DIRECTIVE 1: Reproduce the records word for word, starting at the first line of the records and ending with the line that contains "family: Proctotrupidae", including both of those lines.

--- SUPPLIED PASSAGE ---

But that’s not the first show I saw at Bowery Ballroom: I’d been once before with a friend, when Okkervil River toured a 10th anniversary tour for their album Black Sheep Boy. After a chilly November day — on our Thanksgiving break — we crammed into the upper level of the venue. I was 20 and he was 21; after a little cajoling, he got me a gin and tonic. Under my thick sweater sleeves, no one checked for a bracelet. We hung onto the railing and, after the show, were spit out into the dark streets, faces red, searching for a subway to my friend, giddy as anything.
I’ve long felt there’s something special about Bowery Ballroom itself: up close, the outside is fairly nondescript — you have to squint at the thin green signs to be sure you’re in the right place. The most solid clue is the group people lined against the postered wall. After passing the bouncer, you go down a set of stairs and enter a sort of sub-floor: bathrooms, coatroom, a bar, and a number of couches and table. To get to the actual ballroom, you climb another set of stairs. Something about this transition from outside to bar to ballroom gives you such a necessary breath. Wedged between the bar and ballroom, on a landing, there’s always a merch table that can’t accommodate more than two people at a time, something I find inexplicably charming.
But most importantly — especially as a woman, alone — it’s the only venue where I’ve ever felt fully, completely safe. No one’s too close; the strangers I’ve talked to were fellow fans who’d also ventured out alone; I make small talk with bartenders and merch table workers. I’m chronically early, and always end up near the very front of the stage (I’m 5’1” so that’s pretty important). No one jostles me away or steps in front.
And when I permanently moved to the city, about four or five months after that Langhorne Slim show, Bowery Ballroom became my place: if a band I liked played two NY concerts, I’d pick Bowery any time. Just from my Instagram, I can pin down a number of acts I’ve seen there: Camp Cope, Jeff Rosenstock, Better Oblivion Community Center, Frankie Cosmos, and Charly Bliss, to name a few. I’ve gone to a number of concerts alone — sorry, mom — but at Bowery I’m always comfortable, I always get a great view, and I never feel concerned with anything but the music .
I’ve seen so many concerts that they start to blend together, but there’s one standout moment that I always return to. At the very end of that Langhorne Slim show, my first solo concert, lead singer Sean Scolnick came into the audience. He was singing “Past Lives” which hinges on the lyrics “Do you believe in past lives? /Haven’t I met you before?” and ends with a declarative, belted “I ain’t dead anymore.” But for the show, he extended the song, repeating “I ain’t dead anymore” over and over, passing the mic to audience members so they could sing the line, building and building each time.
It was utterly electric: raw and connective. That memory and Bowery Ballroom are cemented together, for me, inextricably.

---

DIRECTIVE 2: In the essay about Bowery Ballroom, how many people at a time can the merch table on the landing accommodate?

--- EXERCISE DATA ---

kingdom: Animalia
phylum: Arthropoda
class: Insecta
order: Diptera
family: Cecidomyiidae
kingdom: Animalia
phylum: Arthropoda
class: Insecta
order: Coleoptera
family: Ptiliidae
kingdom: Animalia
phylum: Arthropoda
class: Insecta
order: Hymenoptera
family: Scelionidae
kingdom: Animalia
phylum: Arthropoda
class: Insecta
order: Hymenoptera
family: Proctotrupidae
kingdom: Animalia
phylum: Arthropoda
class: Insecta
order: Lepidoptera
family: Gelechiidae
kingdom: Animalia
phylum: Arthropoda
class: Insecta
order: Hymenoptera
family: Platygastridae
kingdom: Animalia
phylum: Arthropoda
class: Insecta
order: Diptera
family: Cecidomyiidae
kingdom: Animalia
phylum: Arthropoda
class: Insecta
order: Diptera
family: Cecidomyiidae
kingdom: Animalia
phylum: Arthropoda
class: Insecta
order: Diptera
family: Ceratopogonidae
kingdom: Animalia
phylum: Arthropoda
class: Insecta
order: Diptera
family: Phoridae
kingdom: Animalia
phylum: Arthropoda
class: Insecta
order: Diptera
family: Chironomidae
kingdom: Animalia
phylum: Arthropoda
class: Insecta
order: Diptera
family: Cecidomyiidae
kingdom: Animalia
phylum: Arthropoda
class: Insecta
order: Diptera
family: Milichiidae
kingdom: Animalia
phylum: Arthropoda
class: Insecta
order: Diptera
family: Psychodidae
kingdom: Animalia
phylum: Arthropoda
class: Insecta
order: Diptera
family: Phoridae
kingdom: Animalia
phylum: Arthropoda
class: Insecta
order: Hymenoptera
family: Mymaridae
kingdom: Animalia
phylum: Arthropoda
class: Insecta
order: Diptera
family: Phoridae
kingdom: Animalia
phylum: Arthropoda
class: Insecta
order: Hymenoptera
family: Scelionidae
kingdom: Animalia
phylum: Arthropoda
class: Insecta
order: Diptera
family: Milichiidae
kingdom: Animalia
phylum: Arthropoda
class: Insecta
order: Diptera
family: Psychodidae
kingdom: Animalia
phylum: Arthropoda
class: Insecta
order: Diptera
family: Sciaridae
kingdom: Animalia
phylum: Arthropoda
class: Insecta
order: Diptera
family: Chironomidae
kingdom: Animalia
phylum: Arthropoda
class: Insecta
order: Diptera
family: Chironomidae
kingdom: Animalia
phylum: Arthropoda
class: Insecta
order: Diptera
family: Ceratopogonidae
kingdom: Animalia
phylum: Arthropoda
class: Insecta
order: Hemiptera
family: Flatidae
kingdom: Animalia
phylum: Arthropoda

---

WRITTEN SOLUTION 1:
kingdom: Animalia
phylum: Arthropoda
class: Insecta
order: Diptera
family: Cecidomyiidae
kingdom: Animalia
phylum: Arthropoda
class: Insecta
order: Coleoptera
family: Ptiliidae
kingdom: Animalia
phylum: Arthropoda
class: Insecta
order: Hymenoptera
family: Scelionidae
kingdom: Animalia
phylum: Arthropoda
class: Insecta
order: Hymenoptera
family: Proctotrupidae

WRITTEN SOLUTION 2: No more than two people at a time.